Our research was based on 50-item group and the results are consistent with other studies. The small cohort is an expected weakness of that analysis and there is a need for additional large-cohort study on Polish population. In addition, we did not reach statistical correlation with HPV18 and ‘HPV other’ what need further investigation, especially in light of mentioned E7 oncoprotein. Our study is considered the first paper presenting the LBC-HPV-p16/Ki-67 aspect in Poland. Undoubtedly, the strong side of our study was methodology used and technical aspect in compliance with CE IVD and FDA principles.

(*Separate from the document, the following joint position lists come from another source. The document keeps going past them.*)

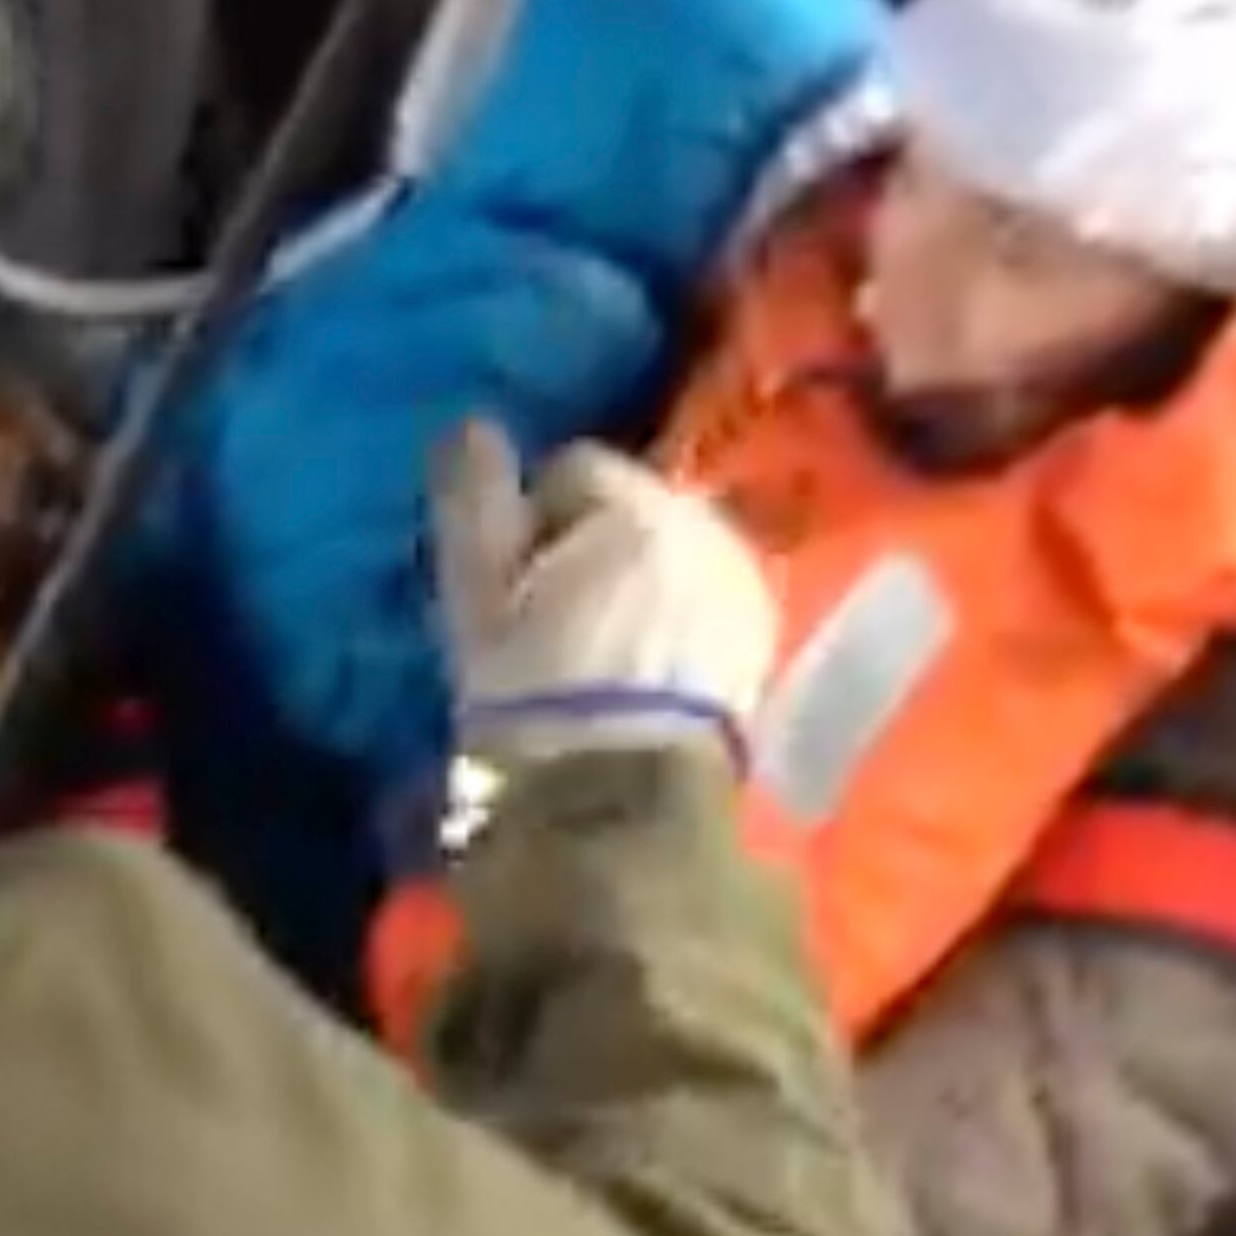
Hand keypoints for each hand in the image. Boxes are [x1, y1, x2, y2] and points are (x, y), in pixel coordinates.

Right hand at [428, 422, 778, 765]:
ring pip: (672, 552)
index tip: (511, 587)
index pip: (571, 468)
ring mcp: (746, 584)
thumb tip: (472, 426)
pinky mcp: (763, 641)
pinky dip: (678, 617)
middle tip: (550, 622)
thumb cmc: (538, 699)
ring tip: (598, 652)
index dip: (528, 522)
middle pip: (631, 507)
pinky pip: (706, 598)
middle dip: (591, 546)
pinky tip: (647, 674)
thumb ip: (474, 503)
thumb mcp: (479, 600)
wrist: (623, 809)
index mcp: (640, 507)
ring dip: (638, 579)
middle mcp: (709, 527)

In conclusion, the results of our study indicate hrHPV genotyping and dual-stained p16/Ki-67 testing as good biomarkers for the triage of patients with an abnormal cytological report. We noted a high efficiency of SurePath© and its reliability for molecular and immunological applications. In our opinion, the hrHPV test reaches the highest level of sensitivity, specificity, and accuracy, and should be considered as a crucial diagnostic test in cervical screening. Assuming the advantage of LBC over CC and consequent higher diagnostic ratio, this method of screening should rapidly replace the CC testing. Only high-quality solutions provide globally comparable results and should be incorporated in a national screening program.